(Pictures with circuit source files)
■ ■ ■ ■ ■ ■ ■

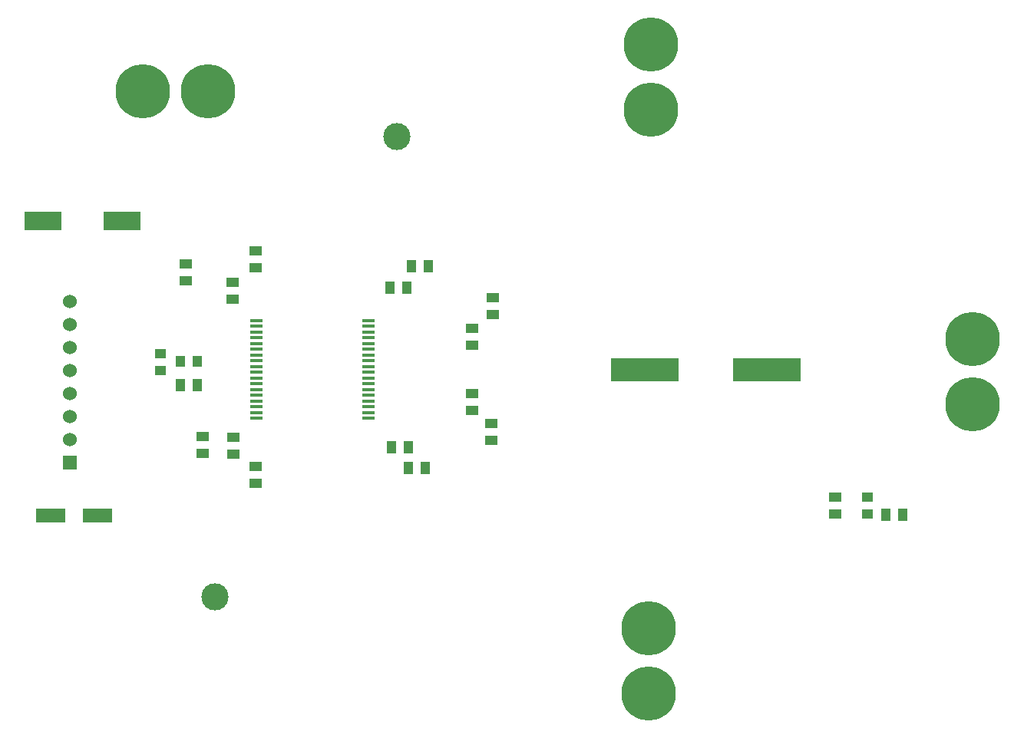
<source format=gbr>
%TF.GenerationSoftware,Altium Limited,Altium Designer,19.1.8 (144)*%
G04 Layer_Color=255*
%FSLAX26Y26*%
%MOIN*%
%TF.FileFunction,Pads,Top*%
%TF.Part,Single*%
G01*
G75*
%TA.AperFunction,SMDPad,CuDef*%
%ADD10R,0.057087X0.015748*%
%ADD11R,0.041339X0.051181*%
%ADD12R,0.051181X0.041339*%
%ADD13R,0.041339X0.055118*%
%ADD14R,0.055118X0.041339*%
%ADD15R,0.125984X0.062992*%
%ADD16R,0.295276X0.098425*%
%ADD17R,0.161417X0.078740*%
%TA.AperFunction,ComponentPad*%
%ADD26C,0.236220*%
%ADD27C,0.060000*%
%ADD28R,0.060000X0.060000*%
%TA.AperFunction,ViaPad*%
%ADD29C,0.118110*%
D10*
X1606300Y1561219D02*
D03*
Y1586219D02*
D03*
Y1611219D02*
D03*
Y1636219D02*
D03*
Y1661219D02*
D03*
Y1686219D02*
D03*
Y1711219D02*
D03*
Y1736219D02*
D03*
Y1761219D02*
D03*
Y1786219D02*
D03*
Y1811219D02*
D03*
Y1836219D02*
D03*
Y1861219D02*
D03*
Y1886219D02*
D03*
Y1911219D02*
D03*
Y1936219D02*
D03*
Y1961219D02*
D03*
Y1986219D02*
D03*
X1118111Y1561219D02*
D03*
Y1586219D02*
D03*
Y1611219D02*
D03*
Y1636219D02*
D03*
Y1661219D02*
D03*
Y1686219D02*
D03*
Y1711219D02*
D03*
Y1736219D02*
D03*
Y1761219D02*
D03*
Y1786219D02*
D03*
Y1811219D02*
D03*
Y1836219D02*
D03*
Y1861219D02*
D03*
Y1886219D02*
D03*
Y1911219D02*
D03*
Y1936219D02*
D03*
Y1961219D02*
D03*
Y1986219D02*
D03*
D11*
X789370Y1807087D02*
D03*
X862205D02*
D03*
D12*
X701772Y1769685D02*
D03*
Y1842520D02*
D03*
X3771654Y1145670D02*
D03*
Y1218505D02*
D03*
D13*
X1852363Y1346457D02*
D03*
X1779528D02*
D03*
X1778543Y1435039D02*
D03*
X1705709D02*
D03*
X789370Y1704724D02*
D03*
X862205D02*
D03*
X1771653Y2129921D02*
D03*
X1698819D02*
D03*
X1793306Y2220472D02*
D03*
X1866141D02*
D03*
X3925196Y1141732D02*
D03*
X3852361D02*
D03*
D14*
X1019686Y1405511D02*
D03*
Y1478345D02*
D03*
X886811Y1407480D02*
D03*
Y1480315D02*
D03*
X2139764Y1466537D02*
D03*
Y1539372D02*
D03*
X2055118Y1668307D02*
D03*
Y1595473D02*
D03*
X1116142Y1350394D02*
D03*
Y1277559D02*
D03*
X2056102Y1878937D02*
D03*
Y1951771D02*
D03*
X1115158Y2216535D02*
D03*
Y2289369D02*
D03*
X2145669Y2084646D02*
D03*
Y2011811D02*
D03*
X1015748Y2077756D02*
D03*
Y2150590D02*
D03*
X3633858Y1218503D02*
D03*
Y1145668D02*
D03*
X813386Y2158267D02*
D03*
Y2231102D02*
D03*
D15*
X227362Y1136811D02*
D03*
X428150D02*
D03*
D16*
X2805118Y1771653D02*
D03*
X3336614D02*
D03*
D17*
X535433Y2418307D02*
D03*
X192913D02*
D03*
D26*
X4228346Y1905512D02*
D03*
Y1622047D02*
D03*
X2822835Y366142D02*
D03*
Y649606D02*
D03*
X2834646Y2901575D02*
D03*
Y3185039D02*
D03*
X625984Y2980315D02*
D03*
X909449D02*
D03*
D27*
X310039Y2068700D02*
D03*
Y1968700D02*
D03*
Y1868700D02*
D03*
Y1768700D02*
D03*
Y1668700D02*
D03*
Y1568700D02*
D03*
Y1468700D02*
D03*
D28*
Y1368700D02*
D03*
D29*
X941142Y786417D02*
D03*
X1729331Y2786417D02*
D03*
%TF.MD5,0506286071b1b7db0c930d0d09ccd2ac*%
M02*

</source>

■ ■ ■ ■ ■ ■ ■

- **Problem description**
Your job is to copy each entry exactly as written; the pictures do not go in.

- **Your response**
<source format=gbr>
%TF.GenerationSoftware,Altium Limited,Altium Designer,19.1.8 (144)*%
G04 Layer_Color=255*
%FSLAX26Y26*%
%MOIN*%
%TF.FileFunction,Pads,Top*%
%TF.Part,Single*%
G01*
G75*
%TA.AperFunction,SMDPad,CuDef*%
%ADD10R,0.057087X0.015748*%
%ADD11R,0.041339X0.051181*%
%ADD12R,0.051181X0.041339*%
%ADD13R,0.041339X0.055118*%
%ADD14R,0.055118X0.041339*%
%ADD15R,0.125984X0.062992*%
%ADD16R,0.295276X0.098425*%
%ADD17R,0.161417X0.078740*%
%TA.AperFunction,ComponentPad*%
%ADD26C,0.236220*%
%ADD27C,0.060000*%
%ADD28R,0.060000X0.060000*%
%TA.AperFunction,ViaPad*%
%ADD29C,0.118110*%
D10*
X1606300Y1561219D02*
D03*
Y1586219D02*
D03*
Y1611219D02*
D03*
Y1636219D02*
D03*
Y1661219D02*
D03*
Y1686219D02*
D03*
Y1711219D02*
D03*
Y1736219D02*
D03*
Y1761219D02*
D03*
Y1786219D02*
D03*
Y1811219D02*
D03*
Y1836219D02*
D03*
Y1861219D02*
D03*
Y1886219D02*
D03*
Y1911219D02*
D03*
Y1936219D02*
D03*
Y1961219D02*
D03*
Y1986219D02*
D03*
X1118111Y1561219D02*
D03*
Y1586219D02*
D03*
Y1611219D02*
D03*
Y1636219D02*
D03*
Y1661219D02*
D03*
Y1686219D02*
D03*
Y1711219D02*
D03*
Y1736219D02*
D03*
Y1761219D02*
D03*
Y1786219D02*
D03*
Y1811219D02*
D03*
Y1836219D02*
D03*
Y1861219D02*
D03*
Y1886219D02*
D03*
Y1911219D02*
D03*
Y1936219D02*
D03*
Y1961219D02*
D03*
Y1986219D02*
D03*
D11*
X789370Y1807087D02*
D03*
X862205D02*
D03*
D12*
X701772Y1769685D02*
D03*
Y1842520D02*
D03*
X3771654Y1145670D02*
D03*
Y1218505D02*
D03*
D13*
X1852363Y1346457D02*
D03*
X1779528D02*
D03*
X1778543Y1435039D02*
D03*
X1705709D02*
D03*
X789370Y1704724D02*
D03*
X862205D02*
D03*
X1771653Y2129921D02*
D03*
X1698819D02*
D03*
X1793306Y2220472D02*
D03*
X1866141D02*
D03*
X3925196Y1141732D02*
D03*
X3852361D02*
D03*
D14*
X1019686Y1405511D02*
D03*
Y1478345D02*
D03*
X886811Y1407480D02*
D03*
Y1480315D02*
D03*
X2139764Y1466537D02*
D03*
Y1539372D02*
D03*
X2055118Y1668307D02*
D03*
Y1595473D02*
D03*
X1116142Y1350394D02*
D03*
Y1277559D02*
D03*
X2056102Y1878937D02*
D03*
Y1951771D02*
D03*
X1115158Y2216535D02*
D03*
Y2289369D02*
D03*
X2145669Y2084646D02*
D03*
Y2011811D02*
D03*
X1015748Y2077756D02*
D03*
Y2150590D02*
D03*
X3633858Y1218503D02*
D03*
Y1145668D02*
D03*
X813386Y2158267D02*
D03*
Y2231102D02*
D03*
D15*
X227362Y1136811D02*
D03*
X428150D02*
D03*
D16*
X2805118Y1771653D02*
D03*
X3336614D02*
D03*
D17*
X535433Y2418307D02*
D03*
X192913D02*
D03*
D26*
X4228346Y1905512D02*
D03*
Y1622047D02*
D03*
X2822835Y366142D02*
D03*
Y649606D02*
D03*
X2834646Y2901575D02*
D03*
Y3185039D02*
D03*
X625984Y2980315D02*
D03*
X909449D02*
D03*
D27*
X310039Y2068700D02*
D03*
Y1968700D02*
D03*
Y1868700D02*
D03*
Y1768700D02*
D03*
Y1668700D02*
D03*
Y1568700D02*
D03*
Y1468700D02*
D03*
D28*
Y1368700D02*
D03*
D29*
X941142Y786417D02*
D03*
X1729331Y2786417D02*
D03*
%TF.MD5,0506286071b1b7db0c930d0d09ccd2ac*%
M02*

</source>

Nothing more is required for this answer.